Northern Prairie Wildlife Research Center
Our first bright yellow flower of spring, the little prairie buttercup is indeed a welcome sight to the winter-weary eyes of North Dakota residents. Our state is now near the center of the range of this plant in North America; the species formerly occurred much farther east, but has been exterminated over large areas through cultivation of land.
Look for this perennial in heavily or moderately grazed native pastures. The plant grows best in rich moist soils, but does not occur in wetlands. The flowers are about a half-inch wide. The basal leaves are rhombic or nearly round with shallow rounded teeth. The upper leaves are dissected into three to five narrow segments. The whole plant may be only three to five inches high when in bloom, but later the stems elongate to eight to ten inches. The leaves and stem are covered with fine silky hairs.

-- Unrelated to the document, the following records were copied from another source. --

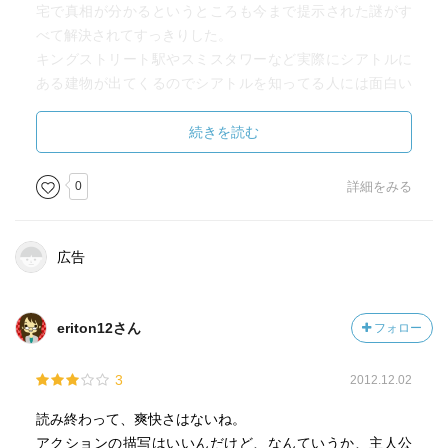
宅で真相が分かるというところも今まで提示された謎がす
べて解決されてすっきりした。
キングストリート駅やスミスタワーなど実際にシアトルに
ある建物が出てくるのでシアトルを知ってる人には面白い
のかなと思いました。
続きを読む
0
詳細をみる
広告
eriton12さん
フォロー
3
2012.12.02
読み終わって、爽快さはないね。
アクションの描写はいいんだけど、なんていうか、主人公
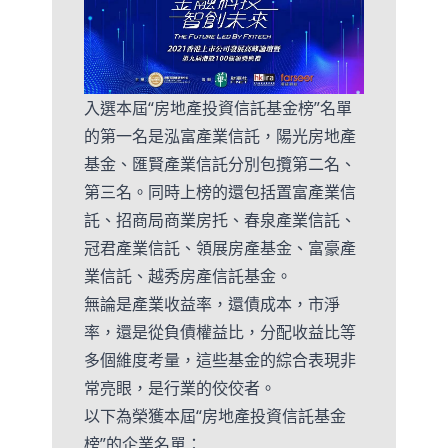
入選本屆“房地產投資信託基金榜”名單
的第一名是泓富產業信託，陽光房地產
基金、匯賢產業信託分別包攬第二名、
第三名。同時上榜的還包括置富產業信
託、招商局商業房托、春泉產業信託、
冠君產業信託、領展房產基金、富豪產
業信託、越秀房產信託基金。
無論是產業收益率，還債成本，市淨
率，還是從負債權益比，分配收益比等
多個維度考量，這些基金的綜合表現非
常亮眼，是行業的佼佼者。
以下為榮獲本屆“房地產投資信託基金
榜”的企業名單：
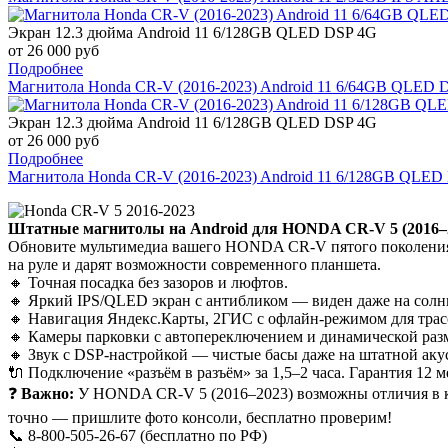
Экран 12.3 дюйма
Android 11 6/128GB QLED DSP 4G
от 26 000 руб
Подробнее
Магнитола Honda CR-V (2016-2023) Android 11 6/64GB QLED 
Экран 12.3 дюйма
Android 11 6/128GB QLED DSP 4G
от 26 000 руб
Подробнее
Магнитола Honda CR-V (2016-2023) Android 11 6/128GB QLED
Штатные магнитолы на Android для HONDA CR-V 5 (2016–
Обновите мультимедиа вашего HONDA CR-V пятого поколения б
на руле и дарят возможности современного планшета.
🔸 Точная посадка без зазоров и люфтов.
🔸 Яркий IPS/QLED экран с антибликом — виден даже на солн
🔸 Навигация Яндекс.Карты, 2ГИС с офлайн-режимом для трас
🔸 Камеры парковки с автопереключением и динамической раз
🔸 Звук с DSP-настройкой — чистые басы даже на штатной аку
🔌 Подключение «разъём в разъём» за 1,5–2 часа. Гарантия 12 м
❓
Важно:
У HONDA CR-V 5 (2016–2023) возможны отличия в ко
точно — пришлите фото консоли, бесплатно проверим!
📞 8-800-505-26-67 (бесплатно по РФ)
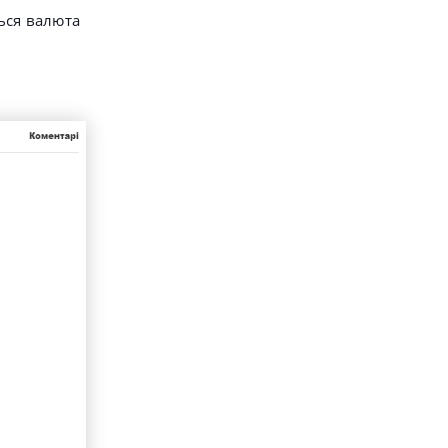
ься валюта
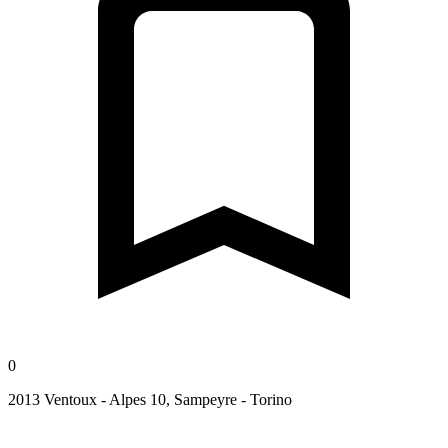
0
2013 Ventoux - Alpes 10, Sampeyre - Torino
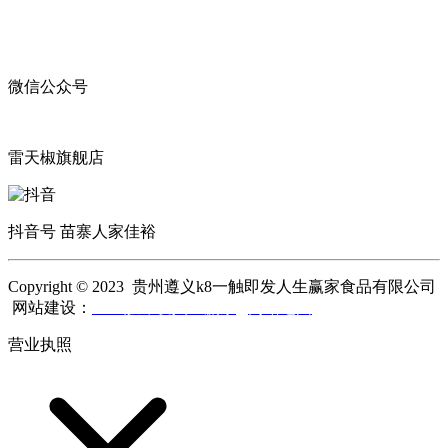
微信公众号
雷天椒旗舰店
抖音号 苗寨人家佳裕
Copyright © 2023 贵州遵义k8一触即发人生赢家食品有限公司
网站建设：
k8一触即发人生赢家
网站地图
营业执照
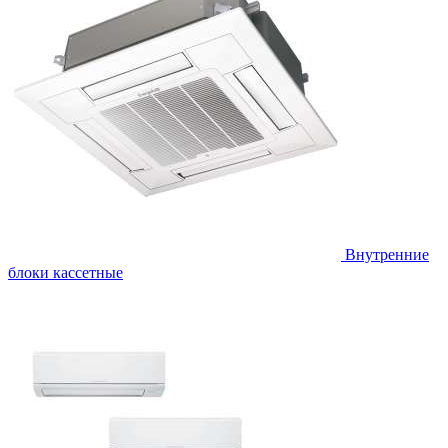
Внутренние
блоки кассетные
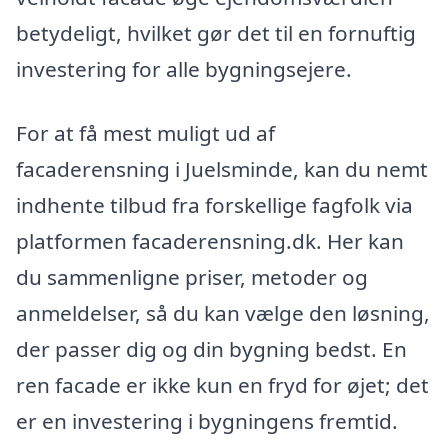
betydeligt, hvilket gør det til en fornuftig
investering for alle bygningsejere.
For at få mest muligt ud af
facaderensning i Juelsminde, kan du nemt
indhente tilbud fra forskellige fagfolk via
platformen facaderensning.dk. Her kan
du sammenligne priser, metoder og
anmeldelser, så du kan vælge den løsning,
der passer dig og din bygning bedst. En
ren facade er ikke kun en fryd for øjet; det
er en investering i bygningens fremtid.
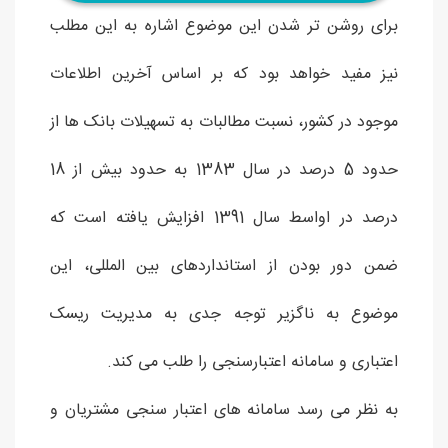
برای روشن تر شدن این موضوع اشاره به این مطلب
نیز مفید خواهد بود که بر اساس آخرین اطلاعات
موجود در کشور، نسبت مطالبات به تسهیلات بانک ها از
حدود 5 درصد در سال 1383 به حدود بیش از 18
درصد در اواسط سال 1391 افزایش یافته است که
ضمن دور بودن از استانداردهای بین المللی، این
موضوع به ناگزیر توجه جدی به مدیریت ریسک
اعتباری و سامانه اعتبارسنجی را طلب می کند.
به نظر می رسد سامانه های اعتبار سنجی مشتریان و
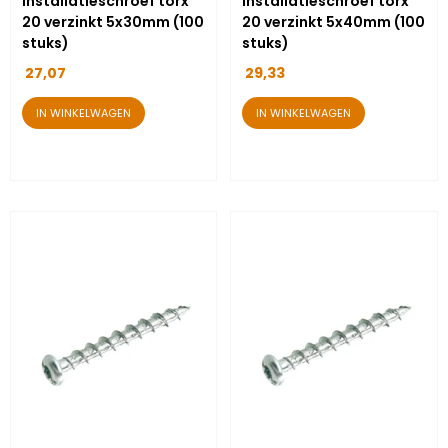
installatieschroef torx
installatieschroef torx
20 verzinkt 5x30mm (100
20 verzinkt 5x40mm (100
stuks)
stuks)
27,07
29,33
IN WINKELWAGEN
IN WINKELWAGEN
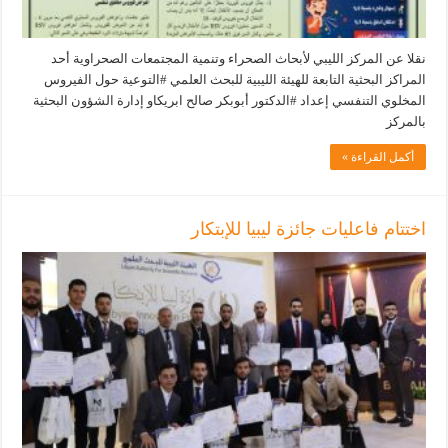
نقلا عن المركز الليبي لأبحاث الصحراء وتنمية المجتمعات الصحراوية أحد
المراكز البحثية التابعة للهيئة الليبية للبحث العلمي #التوعية حول الفيروس
المخلوي التنفسي إعداد #الدكتور أبوبكر صالح ابريكاو إدارة الشؤون البحثية
بالمركز
أكمل القراءة »
اختتام فاعليات جائزة ليبيا للإبتكار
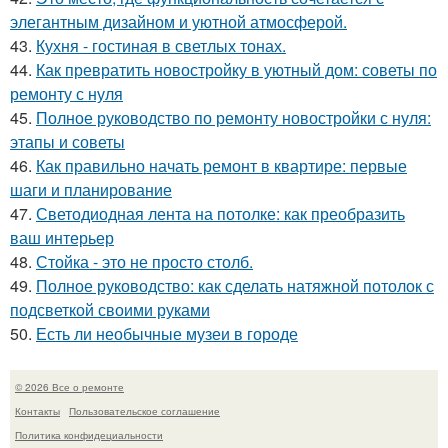
элегантным дизайном и уютной атмосферой.
43.
Кухня - гостиная в светлых тонах.
44.
Как превратить новостройку в уютный дом: советы по
ремонту с нуля
45.
Полное руководство по ремонту новостройки с нуля:
этапы и советы
46.
Как правильно начать ремонт в квартире: первые
шаги и планирование
47.
Светодиодная лента на потолке: как преобразить
ваш интерьер
48.
Стойка - это не просто столб.
49.
Полное руководство: как сделать натяжной потолок с
подсветкой своими руками
50.
Есть ли необычные музеи в городе
© 2026 Все о ремонте
Контакты
Пользовательское соглашение
Политика конфидециальности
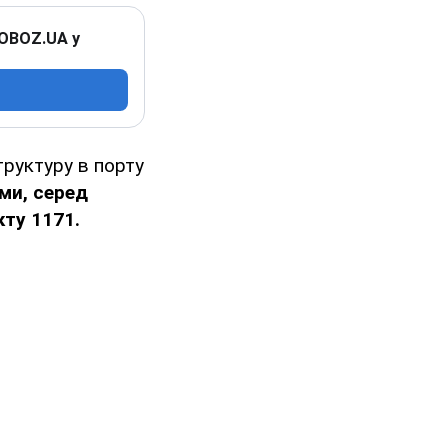
 OBOZ.UA у
труктуру в порту
ми, серед
ту 1171.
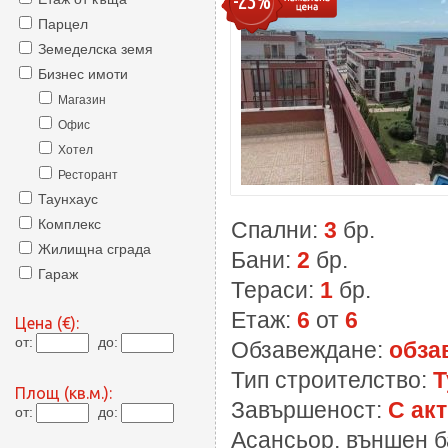
-23%
Парцел
Земеделска земя
Бизнес имоти
Магазин
Офис
Хотел
Ресторант
Таунхаус
Комплекс
Спални:
3
бр.
Жилищна сграда
Бани:
2
бр.
Гараж
Тераси:
1
бр.
Етаж:
6
от
6
Цена (€):
от:
до:
Обзавеждане:
обза
Тип строителство:
Т
Площ (кв.м.):
Завършеност:
С акт
от:
до:
Асансьор, външен б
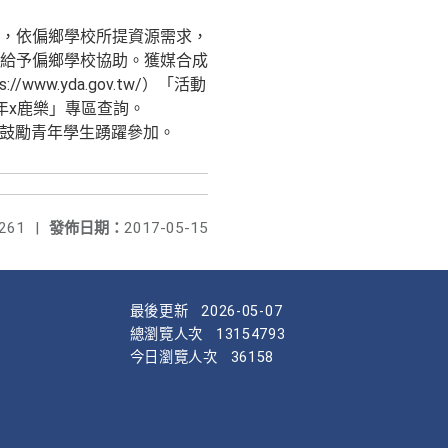
，依偏鄉學校所提資源需求，
給予偏鄉學校協助。獲媒合成
.yda.gov.tw/）「活動
p）之「青年x鹿樂」專區查詢。
並鼓勵青年學生踴躍參加。
261
|
發佈日期：
2017-05-15
最後更新
2026-05-07
總瀏覽人次
13154793
今日瀏覽人次
36158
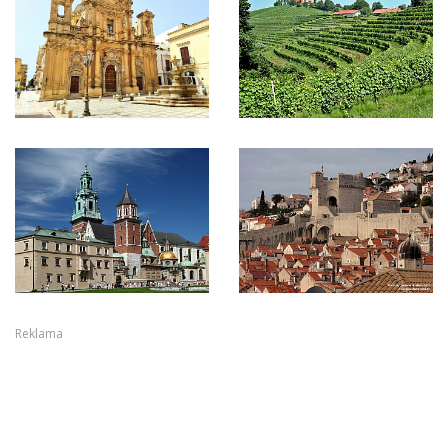
Reklama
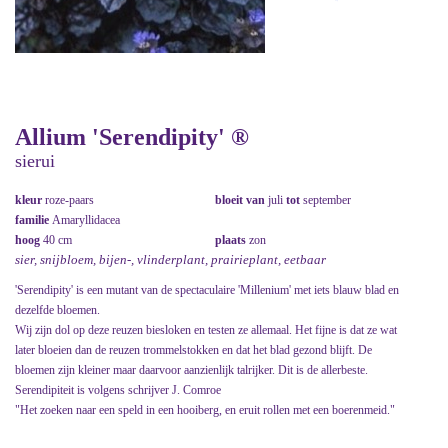
Allium 'Serendipity' ®
sierui
kleur
roze-paars
bloeit van
juli
tot
september
familie
Amaryllidacea
hoog
40 cm
plaats
zon
sier, snijbloem, bijen-, vlinderplant, prairieplant, eetbaar
'Serendipity' is een mutant van de spectaculaire 'Millenium' met iets blauw blad en
dezelfde bloemen.
Wij zijn dol op deze reuzen biesloken en testen ze allemaal. Het fijne is dat ze wat
later bloeien dan de reuzen trommelstokken en dat het blad gezond blijft. De
bloemen zijn kleiner maar daarvoor aanzienlijk talrijker. Dit is de allerbeste.
Serendipiteit is volgens schrijver J. Comroe
"Het zoeken naar een speld in een hooiberg, en eruit rollen met een boerenmeid."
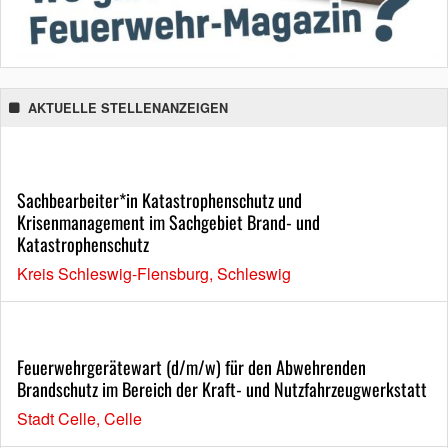
AKTUELLE STELLENANZEIGEN
Sachbearbeiter*in Katastrophenschutz und
Krisenmanagement im Sachgebiet Brand- und
Katastrophenschutz
Kreis Schleswig-Flensburg, Schleswig
Feuerwehrgerätewart (d/m/w) für den Abwehrenden
Brandschutz im Bereich der Kraft- und Nutzfahrzeugwerkstatt
Stadt Celle, Celle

Some buttercups contain a strong irritant that can harm the stomachs of livestock, but actual poisoning is rare because of the distasteful nature of the plants. The name for the buttercup family (Ranunculaceae) and the generic name Ranunculus are from the Latin for "a little frog," the name applied by the great Roman naturalist Pliny the Elder to these mostly aquatic plants that grow where frogs abound. Prairie buttercup was first described for science in 1822 by the Scottish botanist John Goldie (1793-1886).